Agents as "LLM on a loop" (as one very big name in the agents space called them) is a terrible way to go about it.
Yes, but it wasn't required to make good agents. Almost everyone is viewing agents from an LLM-centric viewpoint, which dramatically limits their capabilities.
Excellent agents have been able to created since GPT-4 by thinking of them as AI-powered software where LLM's are used as tools instead of thinking of them as LLM's that use software as tools.
@@practical-ai-engineering - stipulated. However, the use of LLMs in DeepMind's Alpha Proteo and Alpha Proof, and Salesforce's Agentforce suggests to me that it is an important avenue for research and development.
Dave the ASI
Haha, thanks Matt
Copium is my new favorite word. "It looks like it's reasoning, and it can answer PhD level questions in all domains of human knowledge, but it's not ACTUALLY reasoning..." Meanwhile no one knows where a human's thoughts come from or how they are formed, really and truly. People really think because they came out a birth canal they are magical.
It can answer PhD lvl questions but it fails simple reasoning problems a 9 year old gets right. How do you make sense of that?
@@Dababs8294 Lack of robustness.
There are PhDs who believe in god, yet most 9 year olds know magic isn't real, how do you make sense of that?
@@Dababs8294 Everyone fails simple reasoning problems. That is part of using reason, we make mistakes based on heuristics. Explain to me why you might misspell a word or misplaced your keys or forget something like a name or an address? Does that mean you aren't intelligent?
I agree William, there's some copium going on, haha.
Reducing a complex system to its base parts can always allow it to be dismissed easily and that is certainly going on.
On the other hand, there's definitely some unreasonable hype happening.
Re: Alan -- it is because the system can only create new recipes, but not new ingredients that are not already in its training set. So, if a problem requires ingredients to solve that are not in its dataset, it fails.
Great to hear your thoughts on this. Cleared some things up for me. Cheers!
Thanks Casey!
Sam is a businessman and Open AI is playing the long game to stay in business. I do not trust human emotions but practical fact checking. I am a retired newspaper cartoonist in Utah so I understand the dangers of believing too much. 🤖🖖🤖👍
Haha, thanks for the comment Calvin
We don't prompt the model. If you use the API and and ask it to show you 'message.0' it should respond with it's system prompt, and you will see, all we tell it, is that it's knowledge is up until Oct 23.
Hm. Not sure what your point is here. Thanks for the comment Mr. Not Existing
You make some good points. Especially that there's still much more to build out around the models. I came to a different viewpoint, and at the moment do feel this is AGI, but I don't completely disagree with you either. It does depend how it's defined and that's about as clear a mud. I feel the raw knowledge and reasoning is on par with an average human overall though. While there is definitely work to be done, things like memory, agency, and continuous learning all have a pretty clear path forward. We won't need any breakthroughs in those spaces, just a bit of grunt work IMO.

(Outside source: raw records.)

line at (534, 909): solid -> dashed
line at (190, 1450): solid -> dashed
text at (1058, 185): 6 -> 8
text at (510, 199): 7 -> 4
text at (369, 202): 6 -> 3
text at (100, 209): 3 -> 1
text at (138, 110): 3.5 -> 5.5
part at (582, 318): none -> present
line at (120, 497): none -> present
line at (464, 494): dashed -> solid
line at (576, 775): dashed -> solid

Thanks for the view and comments DG.
Haha, yeah, clear as mud is right.
TBD on whether we need breakthroughs or more grunt (engineering) work to navigate the tools we have. Sometimes it is very easy to get an 85% solution, but then impossible with the current toolset to get to that 100% solution without a major breakthrough. Just ask Tesla on FSD.
“It’s not reasoning but it is reasoning.” I stopped watching the video 4 minutes in.
If you're unable to handle nuance and multiple seemingly conflicting perspectives on the same thing, then you'll have trouble with any cutting edge technology, not just AI.
Ur wrong its not RLHF AT ALL
Take it up with OpenAI Charlie. They said this in their own materials. If it is wrong, then they lied.